WHAT YOU ARE ASKED TO DO:
From the listing below, extract every line in which the word "กรกฎาคม" appears.

*** Opening of EXERCISE INPUT ***

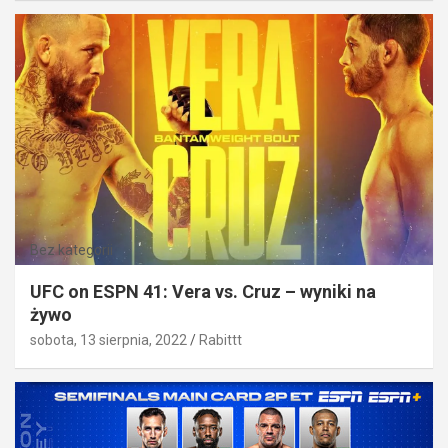
Bez kategorii
UFC on ESPN 41: Vera vs. Cruz – wyniki na
żywo
sobota, 13 sierpnia, 2022
Rabittt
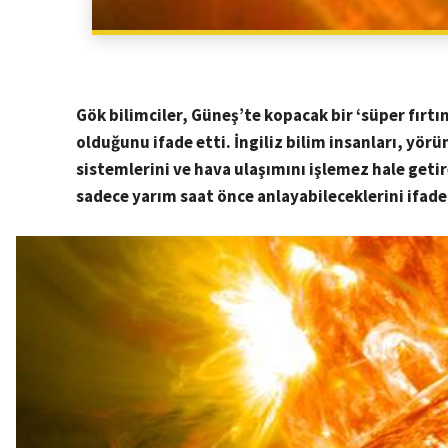
Gök bilimciler, Güneş’te kopacak bir ‘süper fırt
olduğunu ifade etti. İngiliz bilim insanları, yö
sistemlerini ve hava ulaşımını işlemez hale geti
sadece yarım saat önce anlayabileceklerini ifade 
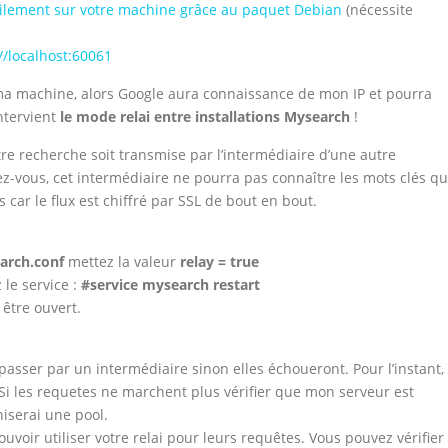
facilement sur votre machine grâce au paquet Debian
(nécessite
//localhost:60061
r ma machine, alors Google aura connaissance de mon IP et pourra
intervient
le mode relai entre installations Mysearch
!
tre recherche soit transmise par l’intermédiaire d’une autre
ez-vous, cet intermédiaire ne pourra pas connaître les mots clés q
 car le flux est chiffré par SSL de bout en bout.
arch.conf
mettez la valeur
relay = true
le service :
#service mysearch restart
 être ouvert.
asser par un intermédiaire sinon elles échoueront. Pour l’instant,
. Si les requetes ne marchent plus vérifier que mon serveur est
aniserai une pool.
voir utiliser votre relai pour leurs requêtes. Vous pouvez vérifier 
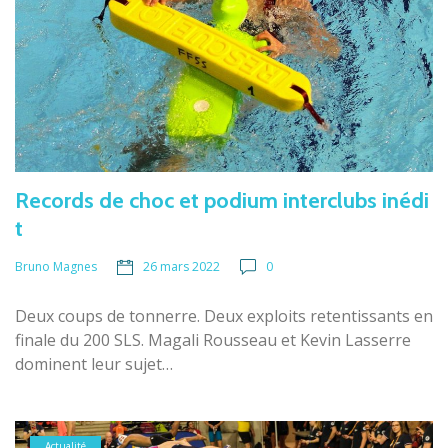
Records de choc et podium interclubs inédi
t
26 mars 2022
0
Bruno Magnes
Deux coups de tonnerre. Deux exploits retentissants en
finale du 200 SLS. Magali Rousseau et Kevin Lasserre
dominent leur sujet…
Actualité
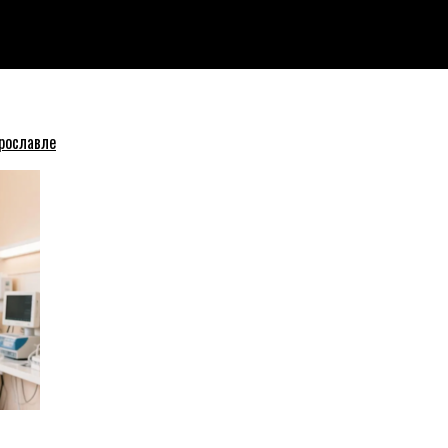
 «Зеленый Бор»
рославле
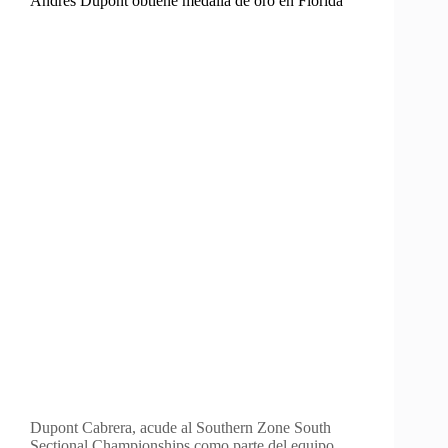
Andrés Dupont obtiene medalla de oro en Florida
Dupont Cabrera, acude al Southern Zone South
Sectional Championships como parte del equipo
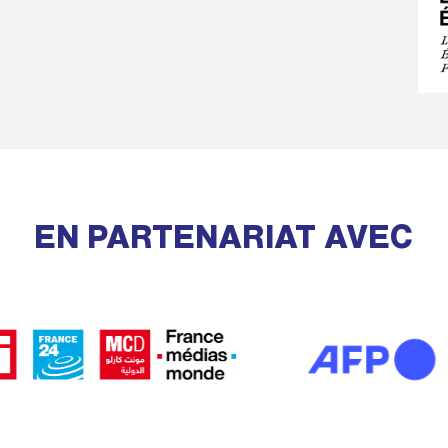
EN PARTENARIAT AVEC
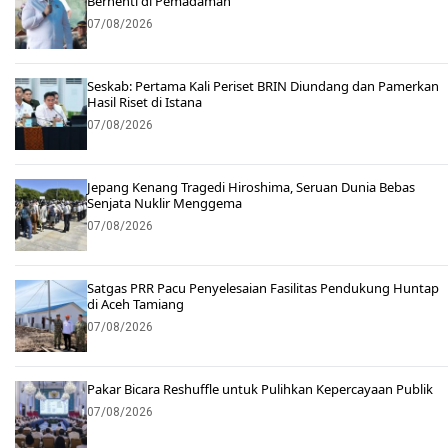
Berhenti di Pemadaman
07/08/2026
Seskab: Pertama Kali Periset BRIN Diundang dan Pamerkan
Hasil Riset di Istana
07/08/2026
Jepang Kenang Tragedi Hiroshima, Seruan Dunia Bebas
Senjata Nuklir Menggema
07/08/2026
Satgas PRR Pacu Penyelesaian Fasilitas Pendukung Huntap
di Aceh Tamiang
07/08/2026
Pakar Bicara Reshuffle untuk Pulihkan Kepercayaan Publik
07/08/2026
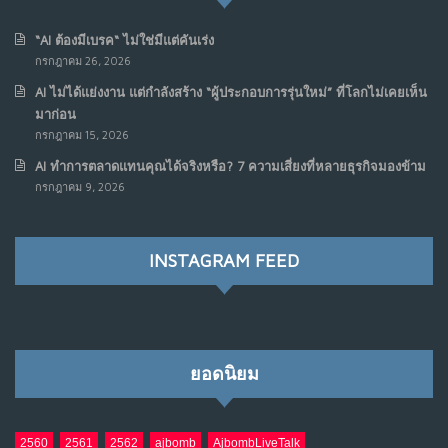
มิ.ย. 16, 2026
NO COMMENTS
“AI ต้องมีเบรค“ ไม่ใช่มีแต่คันเร่ง
กรกฎาคม 26, 2026
เมื่อเจ้าของร้านเล็กๆ กลายเป็น “ครีเอเตอร์”
6
AI ไม่ได้แย่งงาน แต่กำลังสร้าง “ผู้ประกอบการรุ่นใหม่” ที่โลกไม่เคยเห็น
มิ.ย. 12, 2026
มาก่อน
NO COMMENTS
กรกฎาคม 15, 2026
AI ทำการตลาดแทนคุณได้จริงหรือ? 7 ความเสี่ยงที่หลายธุรกิจมองข้าม
เมื่อรัฐบาลเริ่มคิดแบบแพลตฟอร์ม : AI กำลังเปลี่ยนรัฐ
7
กรกฎาคม 9, 2026
ราชการไปตลอดกาล
พ.ค. 28, 2026
NO COMMENTS
INSTAGRAM FEED
เมื่อโลกออนไลน์ กลายเป็น“ศาลเตี้ย”
8
พ.ค. 4, 2026
NO COMMENTS
ยอดนิยม
น้ำตาเรา .. เป็นกรดจริงหรือ??
9
เม.ย. 19, 2026
NO COMMENTS
2560
2561
2562
ajbomb
AjbombLiveTalk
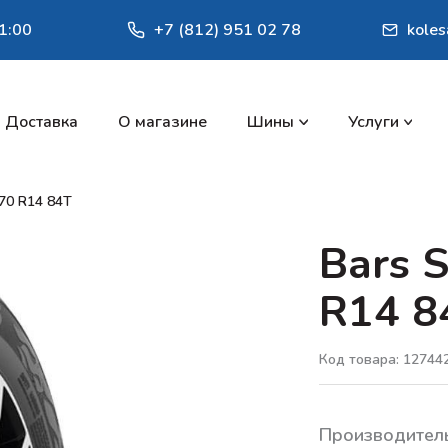
1:00
+7 (812) 951 02 78
kole
Доставка
О магазине
Шины
Услуги
70 R14 84T
Bars 
R14 8
Код товара: 12744
Производител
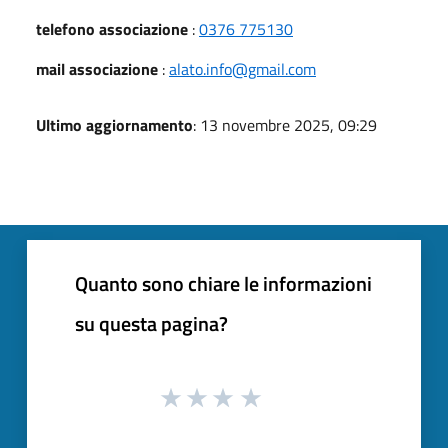
telefono associazione
:
0376 775130
mail associazione
:
alato.info@gmail.com
Ultimo aggiornamento
: 13 novembre 2025, 09:29
Quanto sono chiare le informazioni
su questa pagina?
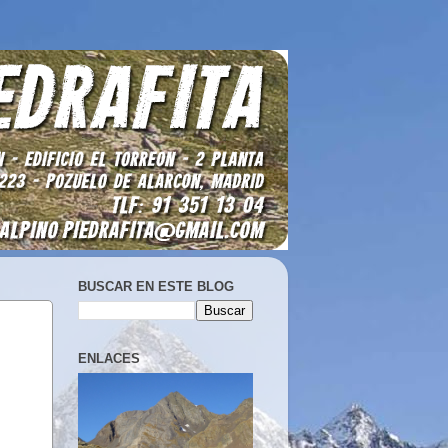
BUSCAR EN ESTE BLOG
ENLACES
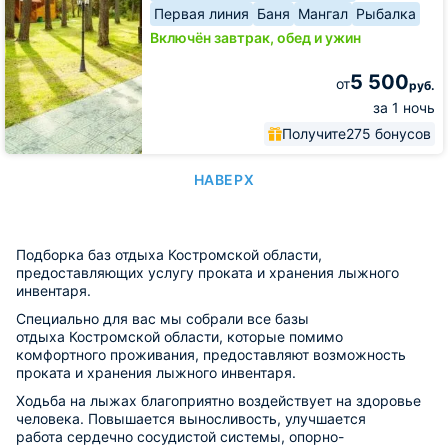
Первая линия
Баня
Мангал
Рыбалка
Включён завтрак, обед и ужин
5 500
от
руб.
за 1 ночь
Получите
275 бонусов
НАВЕРХ
Подборка баз отдыха Костромской области,
предоставляющих услугу проката и хранения лыжного
инвентаря.
Специально для вас мы собрали все базы
отдыха Костромской области, которые помимо
комфортного проживания, предоставляют возможность
проката и хранения лыжного инвентаря.
Ходьба на лыжах благоприятно воздействует на здоровье
человека. Повышается выносливость, улучшается
работа сердечно сосудистой системы, опорно-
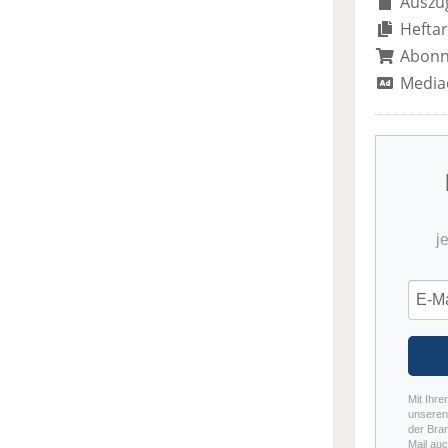
Auszug
Heftar
Abon
Media
j
Mit Ihre
unseren 
der Bra
Mail auc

*** Close of EXERCISE INPUT ***

OUTPUT FOR THIS TASK:
กรกฎาคม 26, 2026
กรกฎาคม 15, 2026
กรกฎาคม 9, 2026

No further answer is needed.